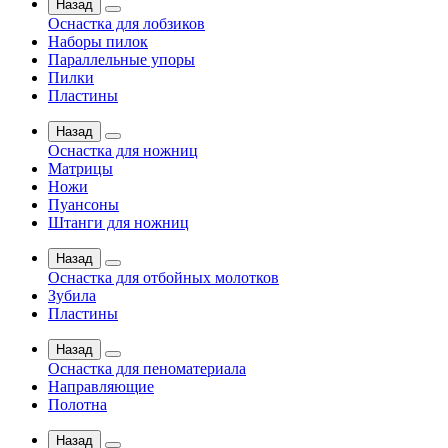
Назад
Оснастка для лобзиков
Наборы пилок
Параллельные упоры
Пилки
Пластины
Назад
Оснастка для ножниц
Матрицы
Ножи
Пуансоны
Штанги для ножниц
Назад
Оснастка для отбойных молотков
Зубила
Пластины
Назад
Оснастка для пеноматериала
Направляющие
Полотна
Назад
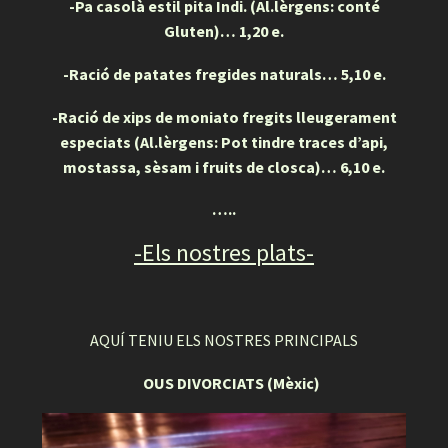
-Pa casolà estil pita Indi. (Al.lèrgens: conté
Gluten)… 1,20 e.
-Ració de patates fregides naturals… 5,10 e.
-Ració de xips de moniato fregits lleugerament
especiats
(Al.lèrgens: Pot tindre traces d’api,
mostassa, sèsam i fruits de closca)… 6,10 e.
…..
-Els nostres plats-
AQUÍ TENIU ELS NOSTRES PRINCIPALS
OUS DIVORCIATS (Mèxic)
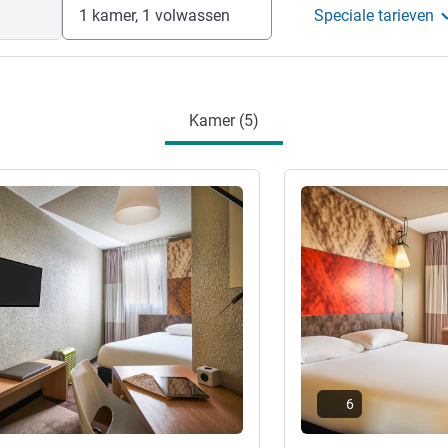
1 kamer, 1 volwassen
Speciale tarieven
Kamer (5)
ie
Meer informatie
6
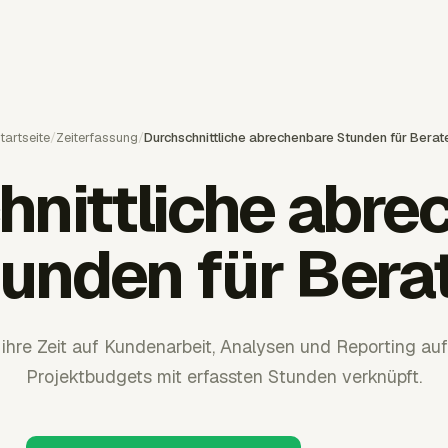
tartseite
/
Zeiterfassung
/
Durchschnittliche abrechenbare Stunden für Berat
hnittliche abre
unden für Bera
 ihre Zeit auf Kundenarbeit, Analysen und Reporting auf
Projektbudgets mit erfassten Stunden verknüpft.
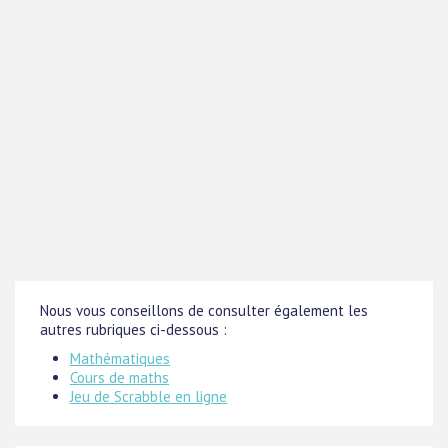
Nous vous conseillons de consulter également les
autres rubriques ci-dessous :
Mathématiques
Cours de maths
Jeu de Scrabble en ligne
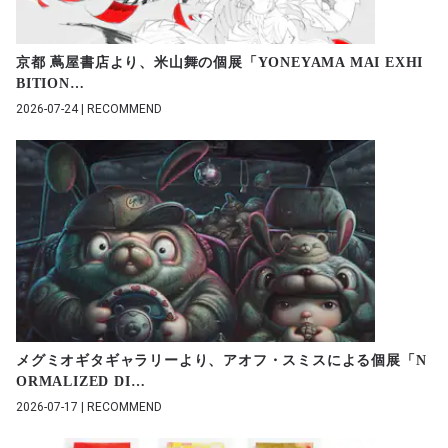
京都 蔦屋書店より、米山舞の個展「YONEYAMA MAI EXHI
BITION
…
2026-07-24 | RECOMMEND
メグミオギタギャラリーより、アオフ・スミスによる個展「N
ORMALIZED DI
…
2026-07-17 | RECOMMEND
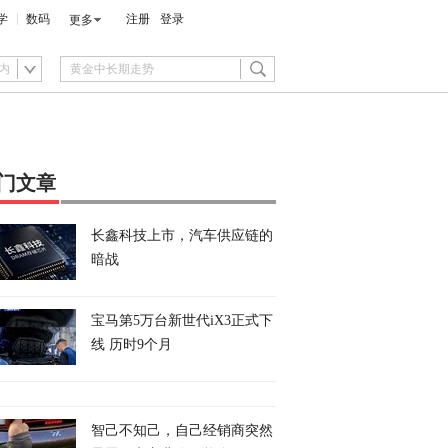
学
数码
注册
登录
更多
内
门文章
长鑫科技上市，汽车供应链的
暗战
宝马第5万台新世代iX3正式下
线 历时9个月
智己不知己，自己经销商突然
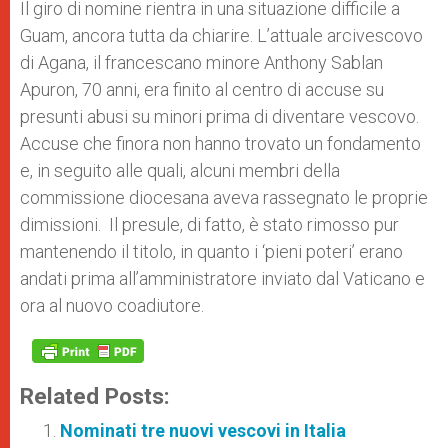
Il giro di nomine rientra in una situazione difficile a
Guam, ancora tutta da chiarire. L’attuale arcivescovo
di Agana, il francescano minore Anthony Sablan
Apuron, 70 anni, era finito al centro di accuse su
presunti abusi su minori prima di diventare vescovo.
Accuse che finora non hanno trovato un fondamento
e, in seguito alle quali, alcuni membri della
commissione diocesana aveva rassegnato le proprie
dimissioni. Il presule, di fatto, è stato rimosso pur
mantenendo il titolo, in quanto i ‘pieni poteri’ erano
andati prima all’amministratore inviato dal Vaticano e
ora al nuovo coadiutore.
Related Posts:
Nominati tre nuovi vescovi in Italia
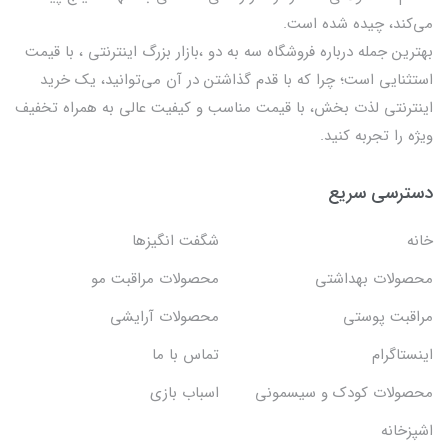
می‌کند، چیده شده است.
بهترين جمله درباره فروشگاه سه به دو ،بازار بزرگ اینترنتی ، با قيمت
استثنايي است؛ چرا که با قدم گذاشتن در آن می‌توانید، یک خرید
اینترنتی لذت بخش، با قیمت مناسب و کیفیت عالی به همراه تخفیف
ویژه را تجربه کنید.
دسترسی سریع
خانه
شگفت انگيزها
محصولات بهداشتي
محصولات مراقبت مو
مراقبت پوستی
محصولات آرایشی
اینستاگرام
تماس با ما
محصولات کودک و سیسمونی
اسباب بازی
اشپزخانه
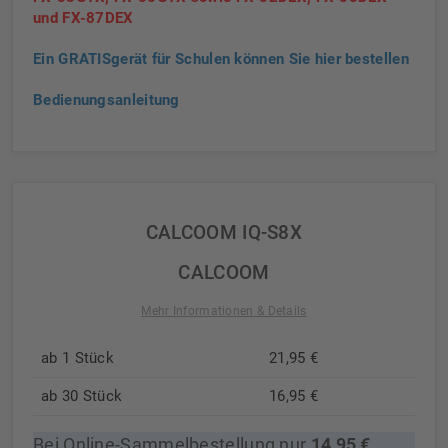
und FX-87DEX
Ein GRATISgerät für Schulen können Sie hier bestellen
Bedienungsanleitung
CALCOOM IQ-S8X
CALCOOM
Mehr Informationen & Details
ab 1 Stück
21,95 €
ab 30 Stück
16,95 €
Bei Online-Sammelbestellung nur
14,95 €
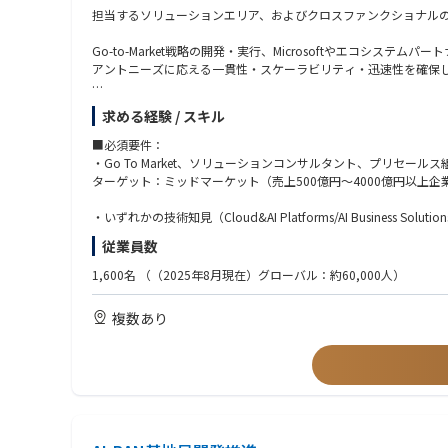
人材配置・育成戦略の立案と実行
担当するソリューションエリア、およびクロスファンクショナル
オフショアチームとの連携による最適なリソース活用
マネージドサービスの拡大と長期的なクライアント関係の構築
Go-to-Market戦略の開発・実行、Microsoftやエコ
アントニーズに応える一貫性・スケーラビリティ・迅速性を確保
ソリューションエリアについて：
求める経験 / スキル
Cloud&AI Platforms/AI Business Solutions/Security
https://www.avanade.com/ja-jp/services/integrated-solutions
■必須要件：
・Go To Market、ソリューションコンサルタント、プリセー
■主な業務内容
ターゲット：ミッドマーケット（売上500億円～4000億円以上企
Go-to-Market戦略とソリューション開発
・各ソリューションエンジニア・クロスファンクショナルチームの
・いずれかの技術知見（Cloud&AI Platforms/AI Business Solutions
・ソリューションオファリングのパッケージ化とスケーラビリテ
従業員数
・地域チームとの強固なネットワーク構築、ベストプラクティス
・テクノロジーを組み合わせたクロスセルおよびクロスファンク
・GTM拡大に向けた投資計画の策定
1,600名
（（2025年8月現在）グローバル：約60,000人）
・グローバルまたはAPACレベルでの英語でのビジネスコミュニ
Microsoftおよびエコシステムパートナーとの戦略的関係構築
複数あり
・MicrosoftのSA・エリアリーダーとの関係構築・維持
・協働モデルやGTM戦略の策定・管理
・Microsoft製品ロードマップやキャンペーンとの連携、共同
・Microsoft営業リーダーとの四半期レビューを主導し、Micros
市場開発と営業支援
・クライアントへの直接的な提案、デモ、戦略的案件管理
・主要案件のエグゼクティブスポンサーとして参画、または新しい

**Directive**
Swap every "Назад" in these lines for "Вернуться" and keep everything else unchanged. Leave the pictures out of your answer.

**Written answer**
Вернуться
Оснастка для лобзиков
Наборы пилок
Параллельные упоры
Пилки
Пластины
Вернуться
Оснастка для ножниц
Матрицы
Ножи
Пуансоны
Штанги для ножниц
Вернуться
Оснастка для отбойных молотков
Зубила
Пластины
Вернуться
Оснастка для пеноматериала
Направляющие
Полотна
Вернуться
-Pa casolà estil pita Indi. (Al.lèrgens: conté
Gluten)… 1,20 e.
-Ració de patates fregides naturals… 5,10 e.
-Ració de xips de moniato fregits lleugerament
especiats
(Al.lèrgens: Pot tindre traces d’api,
mostassa, sèsam i fruits de closca)… 6,10 e.
…..
-Els nostres plats-
AQUÍ TENIU ELS NOSTRES PRINCIPALS
OUS DIVORCIATS (Mèxic)
1 kamer, 1 volwassen
Speciale tarieven
Kamer (5)
ie
Meer informatie
6
tartseite
/
Zeiterfassung
/
Durchschnittliche abrechenbare Stunden für Berat
hnittliche abre
unden für Bera
 ihre Zeit auf Kundenarbeit, Analysen und Reporting auf
Projektbudgets mit erfassten Stunden verknüpft.
Nous vous conseillons de consulter également les
autres rubriques ci-dessous :
Mathématiques
Cours de maths
Jeu de Scrabble en ligne
京都 蔦屋書店より、米山舞の個展「YONEYAMA MAI EXHI
BITION
…
2026-07-24 | RECOMMEND
メグミオギタギャラリーより、アオフ・スミスによる個展「N
ORMALIZED DI
…
2026-07-17 | RECOMMEND
学
数码
注册
登录
更多
内
门文章
长鑫科技上市，汽车供应链的
暗战
宝马第5万台新世代iX3正式下
线 历时9个月
智己不知己，自己经销商突然
Il giro di nomine rientra in una situazione difficile a
Guam, ancora tutta da chiarire. L’attuale arcivescovo
di Agana, il francescano minore Anthony Sablan
Apuron, 70 anni, era finito al centro di accuse su
presunti abusi su minori prima di diventare vescovo.
Accuse che finora non hanno trovato un fondamento
e, in seguito alle quali, alcuni membri della
commissione diocesana aveva rassegnato le proprie
dimissioni. Il presule, di fatto, è stato rimosso pur
mantenendo il titolo, in quanto i ‘pieni poteri’ erano
andati prima all’amministratore inviato dal Vaticano e
ora al nuovo coadiutore.
Related Posts:
Nominati tre nuovi vescovi in Italia
می‌کند، چیده شده است.
بهترين جمله درباره فروشگاه سه به دو ،بازار بزرگ اینترنتی ، با قيمت
استثنايي است؛ چرا که با قدم گذاشتن در آن می‌توانید، یک خرید
اینترنتی لذت بخش، با قیمت مناسب و کیفیت عالی به همراه تخفیف
ویژه را تجربه کنید.
دسترسی سریع
خانه
شگفت انگيزها
محصولات بهداشتي
محصولات مراقبت مو
مراقبت پوستی
محصولات آرایشی
اینستاگرام
تماس با ما
محصولات کودک و سیسمونی
اسباب بازی
اشپزخانه
und FX-87DEX
Ein GRATISgerät für Schulen können Sie hier bestellen
Bedienungsanleitung
CALCOOM IQ-S8X
CALCOOM
Mehr Informationen & Details
ab 1 Stück
21,95 €
ab 30 Stück
16,95 €
Bei Online-Sammelbestellung nur
14,95 €
人材配置・育成戦略の立案と実行
担当するソリューションエリア、およびクロスファンクショナル
オフショアチームとの連携による最適なリソース活用
マネージドサービスの拡大と長期的なクライアント関係の構築
Go-to-Market戦略の開発・実行、Microsoftやエコ
アントニーズに応える一貫性・スケーラビリティ・迅速性を確保
ソリューションエリアについて：
求める経験 / スキル
Cloud&AI Platforms/AI Business Solutions/Security
https://www.avanade.com/ja-jp/services/integrated-solutions
■必須要件：
・Go To Market、ソリューションコンサルタント、プリセー
■主な業務内容
ターゲット：ミッドマーケット（売上500億円～4000億円以上企
Go-to-Market戦略とソリューション開発
・各ソリューションエンジニア・クロスファンクショナルチームの
・いずれかの技術知見（Cloud&AI Platforms/AI Business Solutions
・ソリューションオファリングのパッケージ化とスケーラビリテ
従業員数
・地域チームとの強固なネットワーク構築、ベストプラクティス
・テクノロジーを組み合わせたクロスセルおよびクロスファンク
・GTM拡大に向けた投資計画の策定
1,600名
（（2025年8月現在）グローバル：約60,000人）
・グローバルまたはAPACレベルでの英語でのビジネスコミュニ
Microsoftおよびエコシステムパートナーとの戦略的関係構築
複数あり
・MicrosoftのSA・エリアリーダーとの関係構築・維持
・協働モデルやGTM戦略の策定・管理
・Microsoft製品ロードマップやキャンペーンとの連携、共同
・Microsoft営業リーダーとの四半期レビューを主導し、Micros
市場開発と営業支援
・クライアントへの直接的な提案、デモ、戦略的案件管理
・主要案件のエグゼクティブスポンサーとして参画、または新しい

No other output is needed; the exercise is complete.